Participants
Alex Christensten, Nic Jansma, Dan Shappir, Sean Feng, Jeffrey Yasskin, Ian Clelland, Rafael Lebre, Michal Mocny, Carine Bournez, Sia Karamalegos, Mike Jackson, Patrick Meenan, Giacomo Zecchini,
Admin
- Next meeting: October 26 (later timeslot: 10am PST, 1pm EST, 5pm GMT)
- WebPerf WG Charter under AC review
Agenda
Privacy principles and ancillary data - Yoav
Recording
- Yoav: Briefly talk about an effort happening between TAG and PING
- ... Privacy principles being worked on in TAG repo
- ... Also conversations around data minimizations and principles around that
- ... Sites, user-agents, everyone should minimize personal data exposed to web
- ... Personal data can mean anything, characteristics, how they interact with the page, network, etc considered personal data
- ... Doc also defines ancillary uses of data (non-functional use) defines that data is ancillary as well
- ... In current version of the document, if we have a single piece of data being used for functional reasons (e.g. click event exposes timestamp, functional reason for that), but can also be used for ancillary uses (i.e. when it happened), that data becomes ancillary as well depending on how it's being used
- ... I pointed out that issue to Jeffrey, as a result there's a second PR on that front that is trying to rewrite that section to address that discrepancy
- ... This PR proposes instead of defining ancillary data as part of its usage, we define two types of ancillary APIs
- ... 1. Exposes non-ancillary data through other means
- ... 2. Exposes data not exposed through non-ancillary APIs
- ... Examples of that is DNS timing in RT, presentation times in ET, memory measurement (new kinds of data that is only exposed for measurement, monitoring and regression prevention purposes)

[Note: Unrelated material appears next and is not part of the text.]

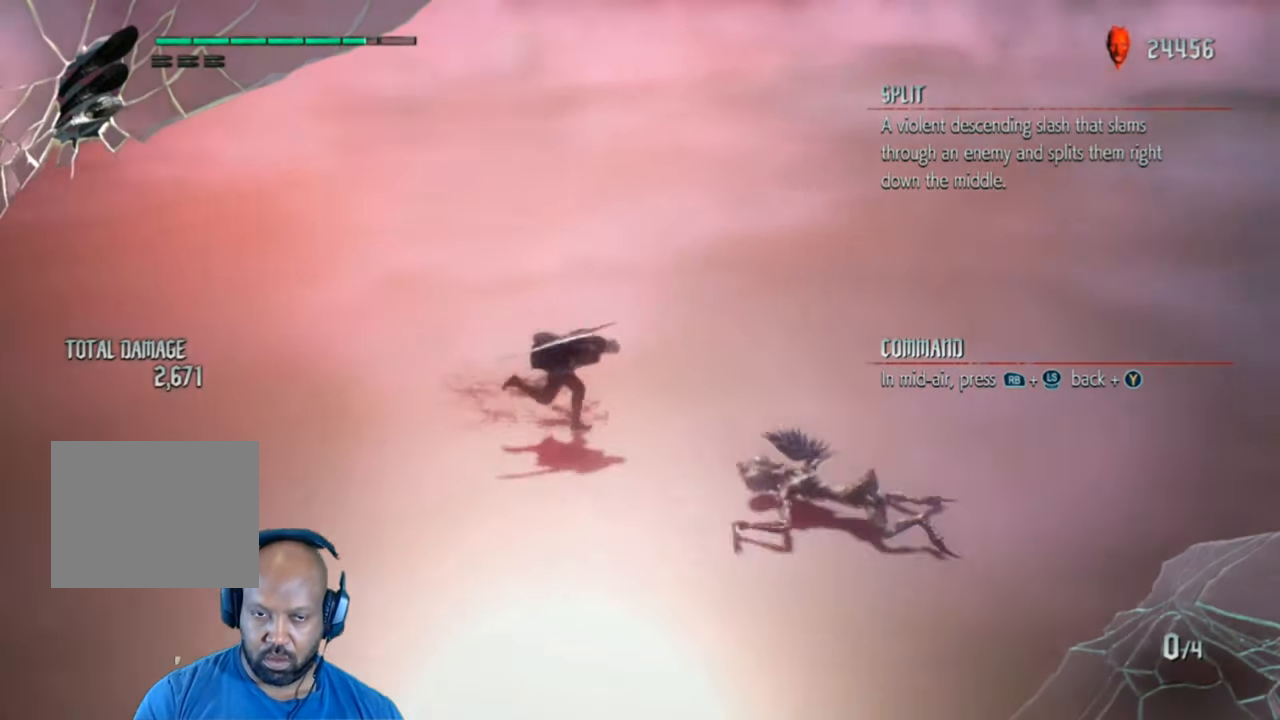
{"buttons": [], "left_stick": "down-right", "right_stick": "down-right", "events": [[440, "left_stick", "up"], [500, "left_stick", "down-right"]]}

- ... Fact that some data is ancillary doesn't mean it has an outsized privacy risk or is particularly sensitive, but it should be looked at per data minimization principles in that doc
- ... Regarding that PR, no consensus in task force that it's OK that non-ancillary data is OK to report for ancillary uses
- ... "Reducing collection cost would increase data collection" and is going against what the principal is trying to prevent
- ... Assuming PR lands in some form, we have distinction between ancillary data is novel data that's not available for other means
- ... Two potential mitigations
- ... 1. User permission to access that data
- ... 2. Private aggregation of that data
- ... For user permission front, in my opinion that may make sense for info that is sensitive or requires extra debugging info for the machine type (PII of the user), but it can be cumbersome and deter folks from using the right APIs (and they might try to get access to this info from other means)

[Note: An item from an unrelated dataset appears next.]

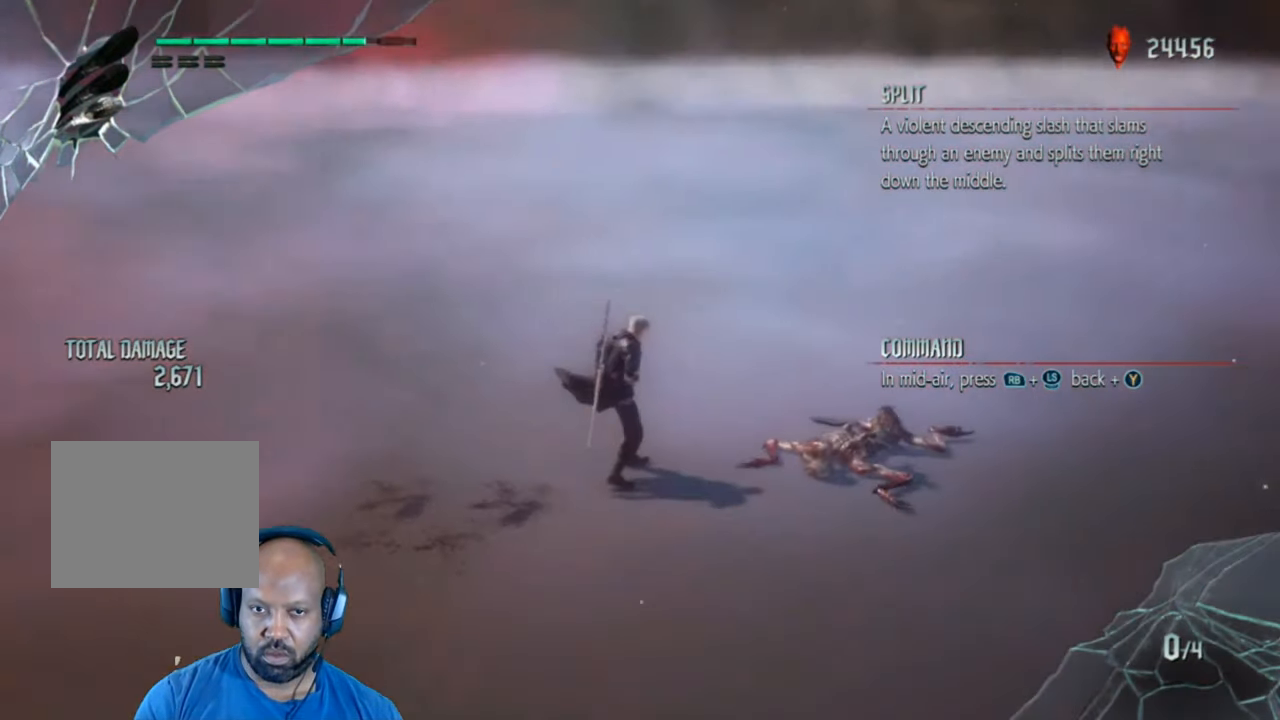
{"buttons": [], "left_stick": "down-right", "right_stick": "center", "events": [[200, "right_stick", "center"]]}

- ... For private aggregation, we talked about this at TPAC last year. Two potential shapes, in rough sketch that we have of these APIs from privacy arena
- ... An API that is key-value based, key and measurement, which gets uploaded to an aggregation server
- ... Browser defines metrics based on some predefined keys (metric type and origin or URL hash) and values (is measurement itself, i.e. DNS times), an browser-internal reporting that defines the key as a DNS metric+host, the value is the time it takes for the browser to measure this DNS.
- ... Sent out to aggregations server, and RUM providers or Origins could ask aggregation server for this data in aggregate
- ... Use in aggregated histogram form
- ... Other is some form of a worklet, where site can define code that has access to various kinds of ancillary data, and that code cannot talk to the page, but can output histogram distributions that would get sent to an aggregation server
- ... Gets site more control over what gets reported, output is a histogram
- ... Both would make it hard to present resource-specific data, unless we can do histogram per-resource per-metric
- ... For sure this will be a significant shift from what RUM providers are currently doing
- ... If we move to this kind of model for ancillary data, we could have access to cross-origin data we don't see due to existing security restrictions that we don't necessarily have in the aggregate
- ... Bring this discussion to the group's attention and gather thoughts on that
- ... I'm trying to represent what we think when talking to privacy task forces
- Jeffrey: Step back and share why we're looking t this at all
- ... Sense from privacy folks on the task force that this group produces a bunch of APIs that could be turned off, and users could continue doing what they do. Might sacrifice website's long term health
- ... Task force members want users to be able to better control what ancillary data is used
- ... User be able to turn that off and not have that data contribute to the site
- ... We can't turn off DOM APIs that let sites get this, APIs that summarize that data are a lost cause
- ... What should we do about APIs that expose new information?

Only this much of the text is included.